Don't think we ever got to testing the supply control voltage to emulate what controls the speed. You need an oscilloscope for that, I am sure this was on 68's list but don't remember him doing it. My tests with a 9v battery did not yield expected results. So as far as I know we have no idea if a short pulse makes the fan run slower or faster. A near 5v constant signal might make it run slow, or a slow pulse of 5v might do that.
Really all you can do is run the AC and see if it works. We also have no idea what the car uses to decide what speed to run the fan at, there are two pressure sensors on the AC, then there is the lower coolant output temp sensor, and last road speed that come into play.

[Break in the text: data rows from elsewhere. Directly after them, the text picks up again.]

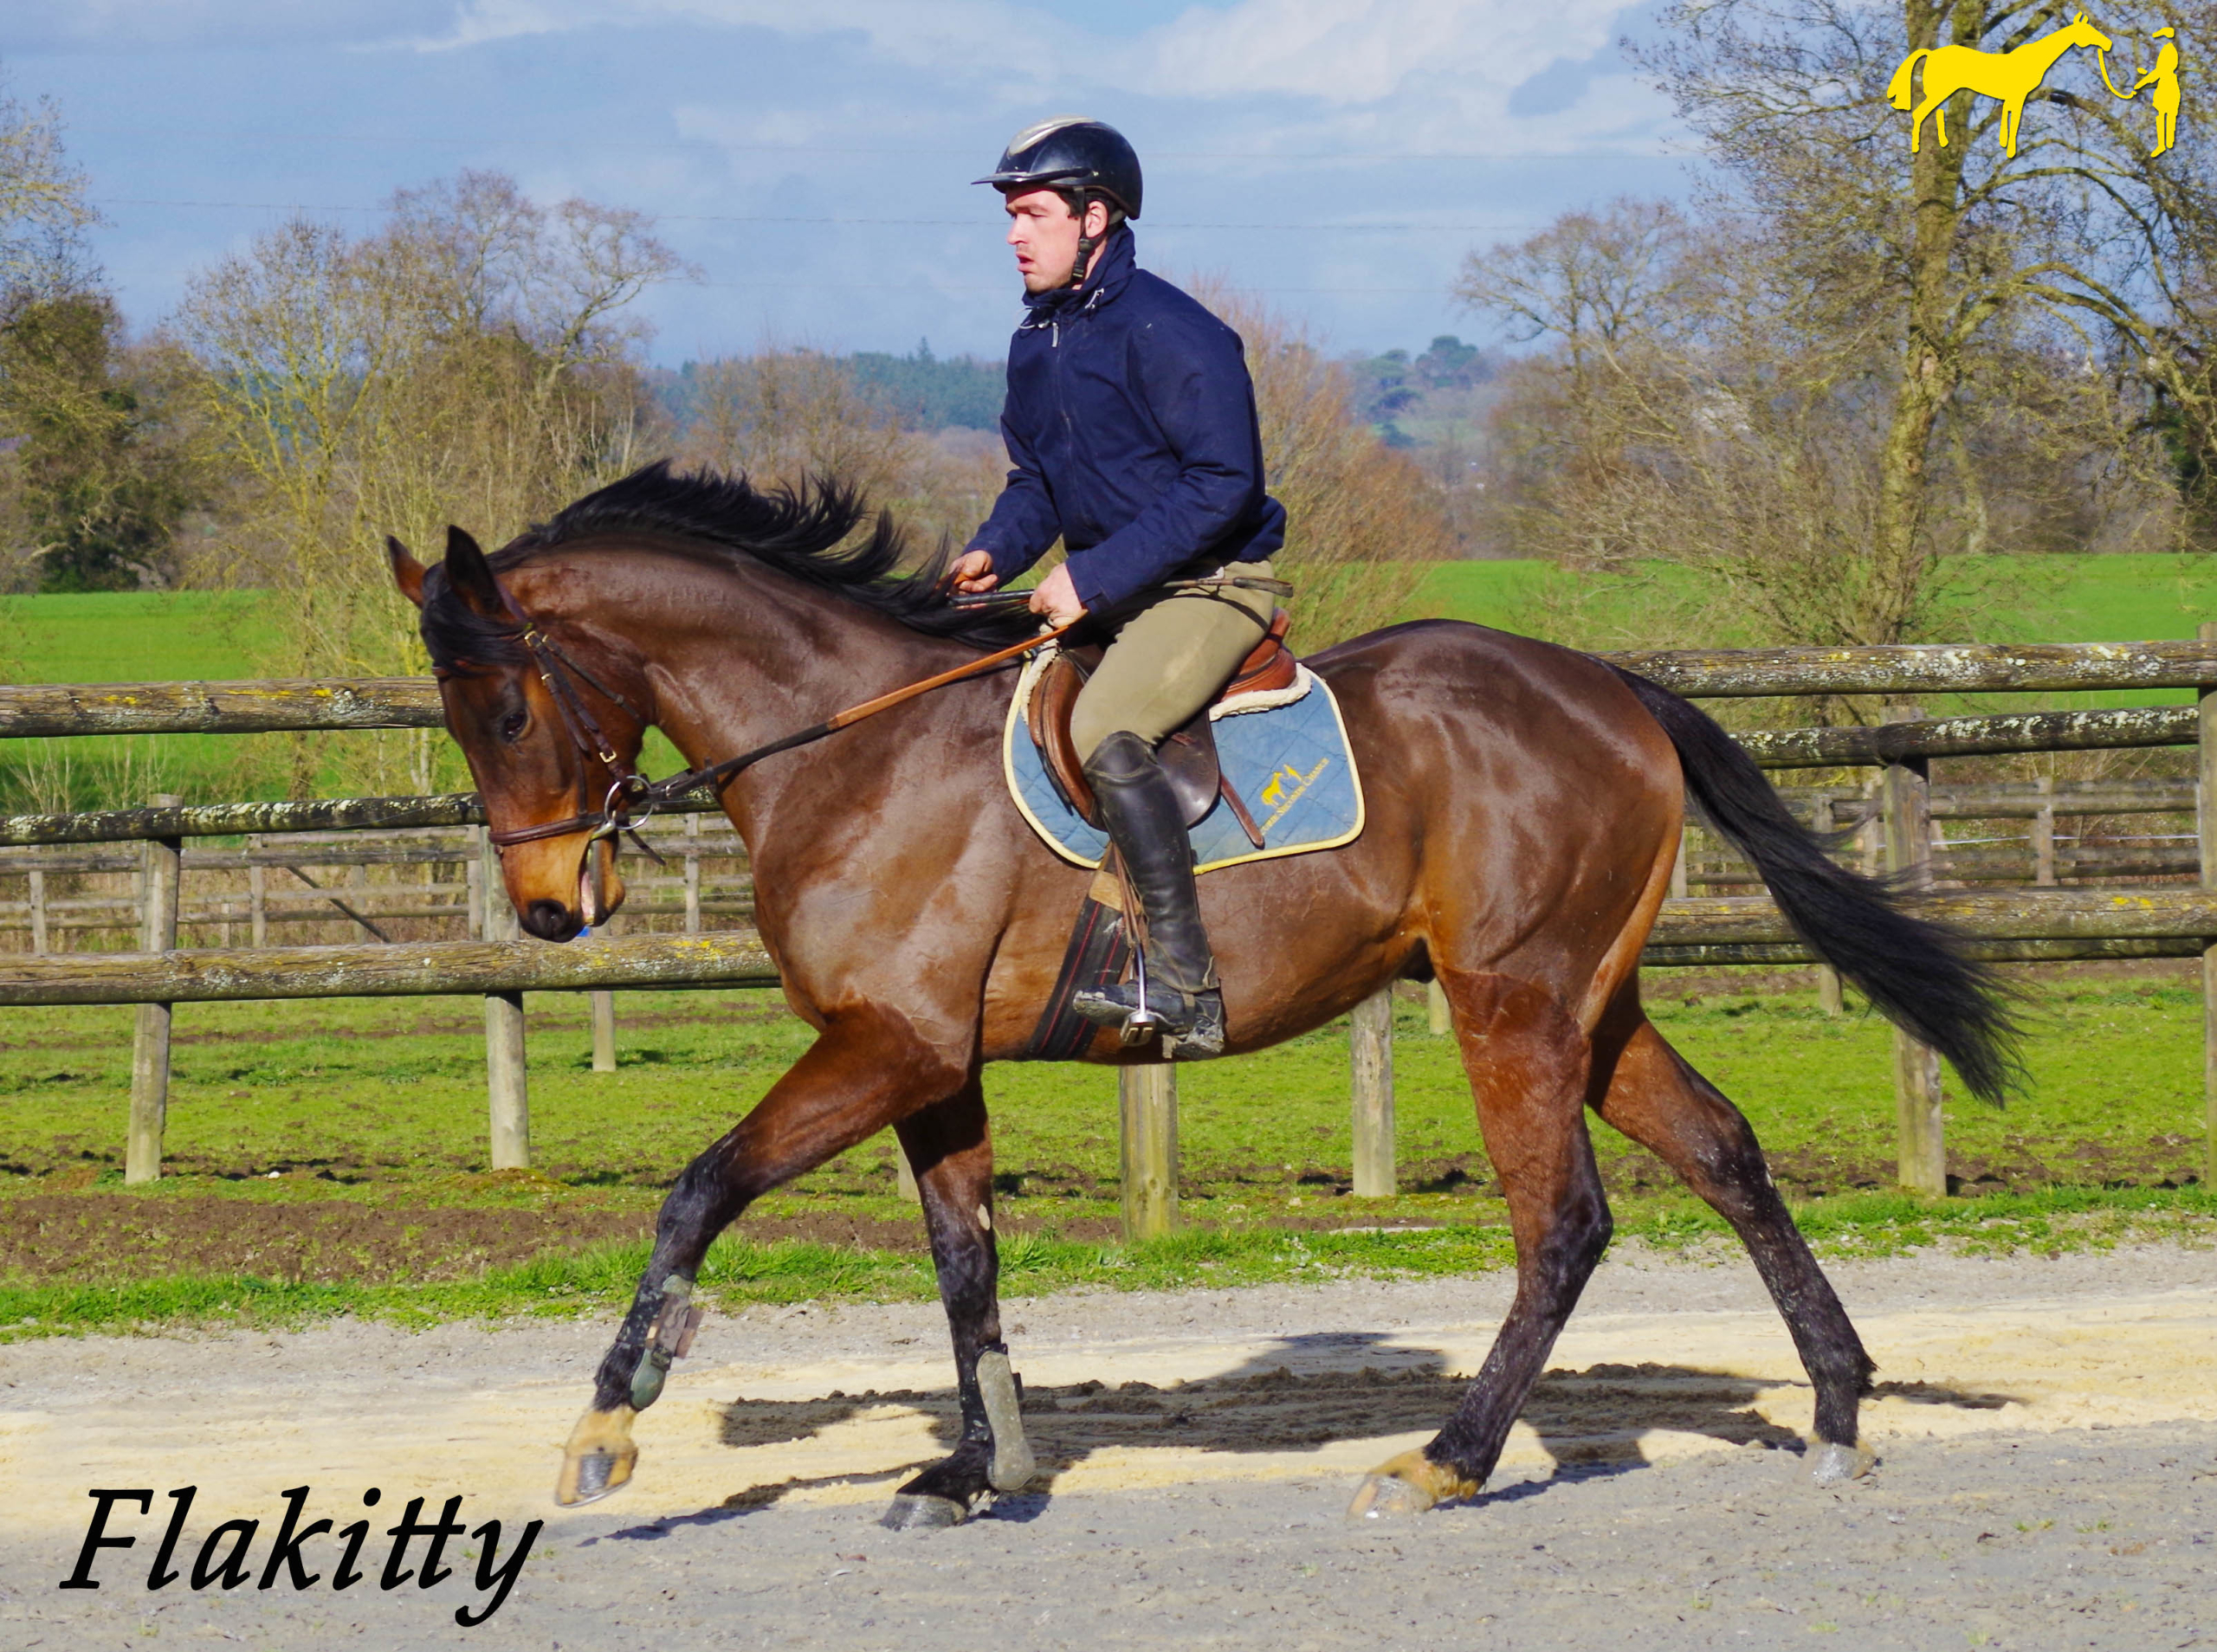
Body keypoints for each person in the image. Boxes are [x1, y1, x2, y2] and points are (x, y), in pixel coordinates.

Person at [947, 116, 1286, 1059]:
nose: (1015, 235)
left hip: (1209, 584)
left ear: (1096, 217)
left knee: (1104, 729)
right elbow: (1037, 487)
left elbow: (1224, 486)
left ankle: (1185, 982)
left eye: (1035, 215)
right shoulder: (1038, 340)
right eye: (1010, 216)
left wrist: (1088, 578)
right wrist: (991, 554)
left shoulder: (1175, 332)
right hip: (1116, 593)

If you are having issues with the AC, or road speed sensors, and don't have the cold weather package or you car is later than the official change to the 3 wire system, your results may vary.
That said turning on the AC with the car parked in the drive warm has been a reliable way to find many a bad fan, before they start the burning up process because it seems pretty clear the lower speeds go first even though full speed may last for a longer time before it fails.
My suspicion is the damage to the fuse and wiring happens when only the full speed is working, but that is just a guess from where the damage has been found on the board posts.
Thanks. That was a great response. The car is a MY01 E39 M5. Max ac did not cause a change. I tested with another Fan know to be good. However because it's used couldn't reall rule the fan out yet. Voltage at the fan was about 11.5v. Ac and car on. Just figured there was a way to bypass whatever it is to rule out the Aux fan itself as the source.